-- DATASET CONTENT follows --

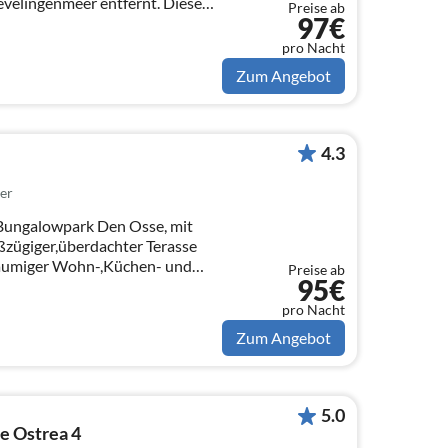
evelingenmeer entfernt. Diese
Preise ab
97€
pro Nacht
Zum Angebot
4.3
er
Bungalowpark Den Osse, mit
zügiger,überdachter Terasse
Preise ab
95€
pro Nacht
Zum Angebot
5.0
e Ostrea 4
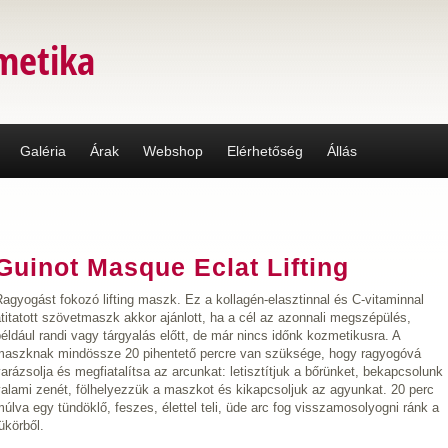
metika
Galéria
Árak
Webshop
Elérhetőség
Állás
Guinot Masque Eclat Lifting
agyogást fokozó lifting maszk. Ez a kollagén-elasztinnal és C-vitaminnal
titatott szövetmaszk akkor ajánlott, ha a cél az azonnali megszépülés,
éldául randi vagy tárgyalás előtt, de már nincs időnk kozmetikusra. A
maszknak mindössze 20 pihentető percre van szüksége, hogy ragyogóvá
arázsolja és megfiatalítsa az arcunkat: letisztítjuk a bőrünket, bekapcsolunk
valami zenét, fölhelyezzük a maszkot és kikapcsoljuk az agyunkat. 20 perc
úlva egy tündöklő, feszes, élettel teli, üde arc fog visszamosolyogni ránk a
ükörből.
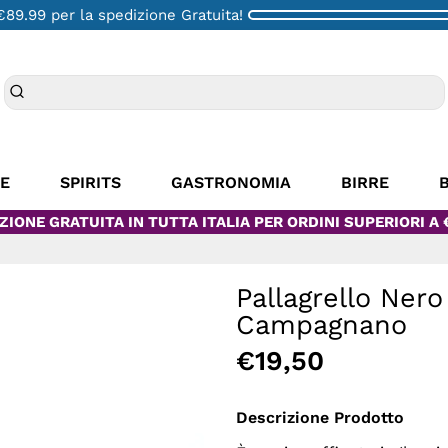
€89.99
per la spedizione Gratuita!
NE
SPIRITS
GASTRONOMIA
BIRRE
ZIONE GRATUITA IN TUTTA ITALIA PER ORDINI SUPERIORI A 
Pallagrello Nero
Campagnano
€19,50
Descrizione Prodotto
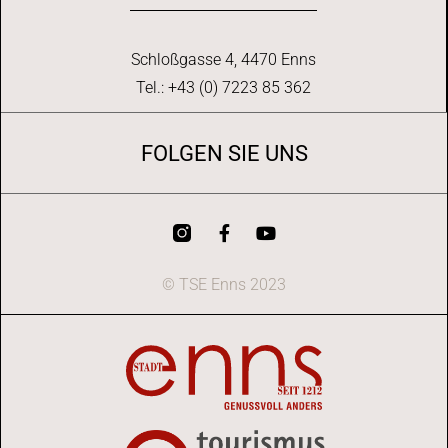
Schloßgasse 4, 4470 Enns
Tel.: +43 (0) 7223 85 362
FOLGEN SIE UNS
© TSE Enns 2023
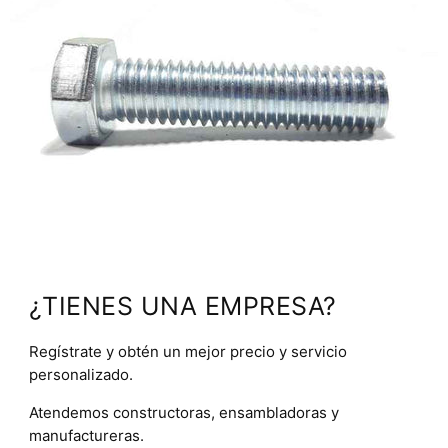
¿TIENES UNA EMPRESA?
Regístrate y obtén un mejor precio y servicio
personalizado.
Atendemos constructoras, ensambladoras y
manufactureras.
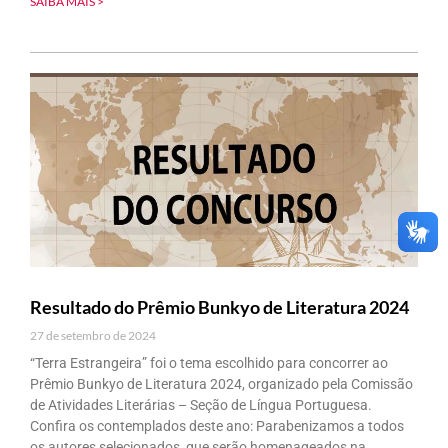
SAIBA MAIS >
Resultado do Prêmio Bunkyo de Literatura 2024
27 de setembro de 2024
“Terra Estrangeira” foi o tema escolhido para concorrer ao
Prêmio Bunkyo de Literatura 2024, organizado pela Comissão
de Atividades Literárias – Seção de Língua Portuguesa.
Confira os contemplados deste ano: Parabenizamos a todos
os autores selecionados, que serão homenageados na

-- DATASET CONTENT concluded --
-- DATASET CONTENT follows --

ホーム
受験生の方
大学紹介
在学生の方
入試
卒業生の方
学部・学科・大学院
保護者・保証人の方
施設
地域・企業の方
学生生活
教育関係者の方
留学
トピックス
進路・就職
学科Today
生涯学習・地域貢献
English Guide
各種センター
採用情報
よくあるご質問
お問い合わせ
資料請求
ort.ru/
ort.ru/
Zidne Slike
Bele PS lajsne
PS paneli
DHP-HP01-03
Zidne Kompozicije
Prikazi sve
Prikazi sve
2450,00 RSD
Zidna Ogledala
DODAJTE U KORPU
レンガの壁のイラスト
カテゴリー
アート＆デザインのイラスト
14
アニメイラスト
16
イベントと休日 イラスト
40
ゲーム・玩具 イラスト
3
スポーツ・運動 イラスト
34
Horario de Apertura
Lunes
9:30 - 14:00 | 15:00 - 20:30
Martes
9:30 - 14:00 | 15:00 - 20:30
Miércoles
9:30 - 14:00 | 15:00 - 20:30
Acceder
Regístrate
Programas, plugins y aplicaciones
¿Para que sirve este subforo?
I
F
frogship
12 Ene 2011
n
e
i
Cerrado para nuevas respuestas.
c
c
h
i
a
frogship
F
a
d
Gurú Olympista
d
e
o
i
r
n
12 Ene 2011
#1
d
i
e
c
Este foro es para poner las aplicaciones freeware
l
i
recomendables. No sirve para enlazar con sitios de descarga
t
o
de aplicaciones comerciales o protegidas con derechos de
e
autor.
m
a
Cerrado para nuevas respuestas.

-- DATASET CONTENT concluded --
-- DATASET CONTENT follows --

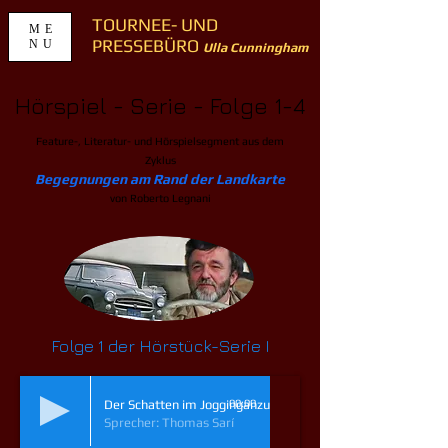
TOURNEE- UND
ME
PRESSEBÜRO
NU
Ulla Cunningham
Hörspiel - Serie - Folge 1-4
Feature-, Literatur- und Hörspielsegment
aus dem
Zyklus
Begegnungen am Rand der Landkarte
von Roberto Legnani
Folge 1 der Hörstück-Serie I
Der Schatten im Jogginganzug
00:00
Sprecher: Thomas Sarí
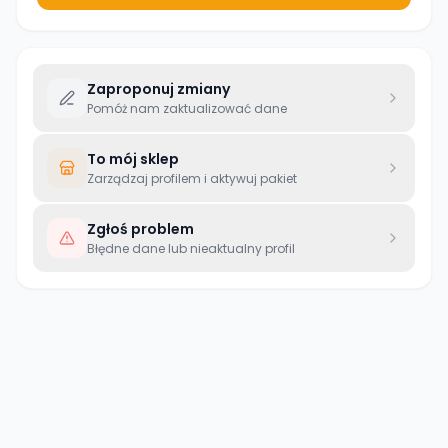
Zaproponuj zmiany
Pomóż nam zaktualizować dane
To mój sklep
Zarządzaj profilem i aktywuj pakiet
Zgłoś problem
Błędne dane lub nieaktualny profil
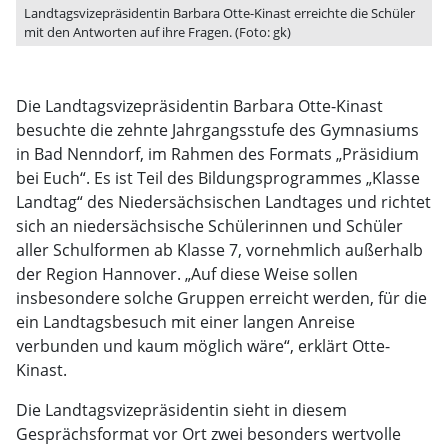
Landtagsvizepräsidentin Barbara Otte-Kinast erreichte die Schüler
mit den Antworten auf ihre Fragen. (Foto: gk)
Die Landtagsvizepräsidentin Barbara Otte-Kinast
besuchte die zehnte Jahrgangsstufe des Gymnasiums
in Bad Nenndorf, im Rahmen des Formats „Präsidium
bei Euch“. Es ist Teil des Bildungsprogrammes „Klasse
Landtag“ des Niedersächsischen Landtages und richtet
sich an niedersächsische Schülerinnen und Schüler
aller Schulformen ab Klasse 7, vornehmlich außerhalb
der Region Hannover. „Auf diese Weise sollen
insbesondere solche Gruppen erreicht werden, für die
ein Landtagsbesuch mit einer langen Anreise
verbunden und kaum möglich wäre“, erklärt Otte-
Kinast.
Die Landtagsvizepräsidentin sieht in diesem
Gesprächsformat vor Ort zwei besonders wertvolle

-- DATASET CONTENT concluded --

ACTIVITY »
Only the lines of the listing above from the one with "Pomóż nam zaktualizować dane" through the one with "Gesprächsformat vor Ort" should be output, exactly, with both ends kept and pictures left out.

TASK ANSWER »
Pomóż nam zaktualizować dane
To mój sklep
Zarządzaj profilem i aktywuj pakiet
Zgłoś problem
Błędne dane lub nieaktualny profil
Landtagsvizepräsidentin Barbara Otte-Kinast erreichte die Schüler
mit den Antworten auf ihre Fragen. (Foto: gk)
Die Landtagsvizepräsidentin Barbara Otte-Kinast
besuchte die zehnte Jahrgangsstufe des Gymnasiums
in Bad Nenndorf, im Rahmen des Formats „Präsidium
bei Euch“. Es ist Teil des Bildungsprogrammes „Klasse
Landtag“ des Niedersächsischen Landtages und richtet
sich an niedersächsische Schülerinnen und Schüler
aller Schulformen ab Klasse 7, vornehmlich außerhalb
der Region Hannover. „Auf diese Weise sollen
insbesondere solche Gruppen erreicht werden, für die
ein Landtagsbesuch mit einer langen Anreise
verbunden und kaum möglich wäre“, erklärt Otte-
Kinast.
Die Landtagsvizepräsidentin sieht in diesem
Gesprächsformat vor Ort zwei besonders wertvolle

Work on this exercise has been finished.